- **Your instructions**: Report every line of the data that includes "controller".

- **Source material**:
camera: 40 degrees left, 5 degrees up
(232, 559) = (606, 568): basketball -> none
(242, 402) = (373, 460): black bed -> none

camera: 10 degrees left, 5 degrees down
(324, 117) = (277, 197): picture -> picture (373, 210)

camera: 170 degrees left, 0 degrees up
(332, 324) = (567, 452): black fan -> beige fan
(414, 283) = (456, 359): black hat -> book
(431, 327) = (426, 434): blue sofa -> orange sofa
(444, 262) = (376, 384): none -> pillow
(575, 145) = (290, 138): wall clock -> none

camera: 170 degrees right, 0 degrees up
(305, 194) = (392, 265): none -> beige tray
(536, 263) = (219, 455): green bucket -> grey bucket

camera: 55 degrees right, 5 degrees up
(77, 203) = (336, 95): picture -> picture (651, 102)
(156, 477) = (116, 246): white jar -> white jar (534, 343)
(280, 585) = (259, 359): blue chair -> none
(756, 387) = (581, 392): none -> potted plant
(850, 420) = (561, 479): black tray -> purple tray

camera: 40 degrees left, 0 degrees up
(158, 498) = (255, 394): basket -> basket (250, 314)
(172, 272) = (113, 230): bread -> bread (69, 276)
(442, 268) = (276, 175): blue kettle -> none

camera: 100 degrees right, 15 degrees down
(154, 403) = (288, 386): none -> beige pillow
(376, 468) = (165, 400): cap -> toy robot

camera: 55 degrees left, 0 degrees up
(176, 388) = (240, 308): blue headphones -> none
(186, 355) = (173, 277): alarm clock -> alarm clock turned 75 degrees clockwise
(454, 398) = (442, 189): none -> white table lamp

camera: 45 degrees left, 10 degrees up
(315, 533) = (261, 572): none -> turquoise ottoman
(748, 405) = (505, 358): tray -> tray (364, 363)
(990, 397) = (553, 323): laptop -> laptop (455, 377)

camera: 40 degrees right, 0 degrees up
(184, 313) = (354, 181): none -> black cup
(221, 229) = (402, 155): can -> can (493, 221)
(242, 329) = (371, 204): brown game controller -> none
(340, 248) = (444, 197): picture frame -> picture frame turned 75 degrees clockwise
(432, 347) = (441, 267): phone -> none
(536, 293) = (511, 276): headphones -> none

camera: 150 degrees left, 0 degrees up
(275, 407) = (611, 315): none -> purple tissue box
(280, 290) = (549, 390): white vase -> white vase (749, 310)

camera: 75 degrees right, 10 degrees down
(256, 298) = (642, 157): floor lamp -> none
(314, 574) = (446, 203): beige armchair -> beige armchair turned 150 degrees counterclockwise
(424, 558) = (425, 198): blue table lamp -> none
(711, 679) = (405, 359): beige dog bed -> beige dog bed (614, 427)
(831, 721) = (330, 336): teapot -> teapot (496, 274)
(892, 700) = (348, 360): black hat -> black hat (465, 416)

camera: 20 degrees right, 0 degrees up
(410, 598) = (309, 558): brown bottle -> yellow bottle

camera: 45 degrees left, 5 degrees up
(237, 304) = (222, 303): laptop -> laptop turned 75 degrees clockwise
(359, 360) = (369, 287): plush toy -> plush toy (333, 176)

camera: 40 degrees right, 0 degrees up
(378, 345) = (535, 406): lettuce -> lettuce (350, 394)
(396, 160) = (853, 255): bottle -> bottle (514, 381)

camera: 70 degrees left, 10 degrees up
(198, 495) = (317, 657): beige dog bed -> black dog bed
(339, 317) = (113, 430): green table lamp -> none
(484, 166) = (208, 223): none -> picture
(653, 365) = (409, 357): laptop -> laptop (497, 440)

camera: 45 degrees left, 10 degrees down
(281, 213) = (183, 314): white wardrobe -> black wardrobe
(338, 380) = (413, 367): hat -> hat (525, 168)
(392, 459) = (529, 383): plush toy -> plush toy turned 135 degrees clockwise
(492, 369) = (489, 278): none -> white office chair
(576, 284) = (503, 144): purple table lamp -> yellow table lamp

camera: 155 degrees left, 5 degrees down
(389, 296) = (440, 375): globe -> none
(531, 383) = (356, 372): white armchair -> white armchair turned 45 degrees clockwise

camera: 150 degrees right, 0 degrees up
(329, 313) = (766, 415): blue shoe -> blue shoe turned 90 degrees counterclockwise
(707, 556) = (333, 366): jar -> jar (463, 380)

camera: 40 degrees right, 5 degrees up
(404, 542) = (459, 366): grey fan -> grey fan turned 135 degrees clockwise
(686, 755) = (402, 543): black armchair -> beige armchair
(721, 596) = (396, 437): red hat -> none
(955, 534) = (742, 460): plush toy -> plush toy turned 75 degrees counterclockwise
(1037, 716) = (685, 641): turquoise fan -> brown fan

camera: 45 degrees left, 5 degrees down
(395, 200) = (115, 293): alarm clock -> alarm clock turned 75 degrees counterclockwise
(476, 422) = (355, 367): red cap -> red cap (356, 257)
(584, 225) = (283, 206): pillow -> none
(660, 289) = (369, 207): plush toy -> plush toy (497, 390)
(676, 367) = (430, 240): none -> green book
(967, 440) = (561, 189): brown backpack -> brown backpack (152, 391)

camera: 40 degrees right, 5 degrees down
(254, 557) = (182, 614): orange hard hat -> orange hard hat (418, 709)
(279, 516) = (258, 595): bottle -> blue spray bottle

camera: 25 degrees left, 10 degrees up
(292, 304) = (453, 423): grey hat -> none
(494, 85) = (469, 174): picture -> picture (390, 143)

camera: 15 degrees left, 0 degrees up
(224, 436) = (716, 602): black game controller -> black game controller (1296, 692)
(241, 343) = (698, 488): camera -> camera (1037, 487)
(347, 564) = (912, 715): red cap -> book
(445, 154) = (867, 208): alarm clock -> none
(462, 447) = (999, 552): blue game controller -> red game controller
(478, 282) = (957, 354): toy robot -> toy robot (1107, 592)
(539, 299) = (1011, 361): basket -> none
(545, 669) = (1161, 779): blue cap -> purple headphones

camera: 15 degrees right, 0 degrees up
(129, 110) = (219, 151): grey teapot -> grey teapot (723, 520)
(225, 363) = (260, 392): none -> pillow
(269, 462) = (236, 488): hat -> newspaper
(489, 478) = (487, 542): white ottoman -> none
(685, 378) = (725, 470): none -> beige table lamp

- **Written response**:
(242, 329) = (371, 204): brown game controller -> none
(224, 436) = (716, 602): black game controller -> black game controller (1296, 692)
(462, 447) = (999, 552): blue game controller -> red game controller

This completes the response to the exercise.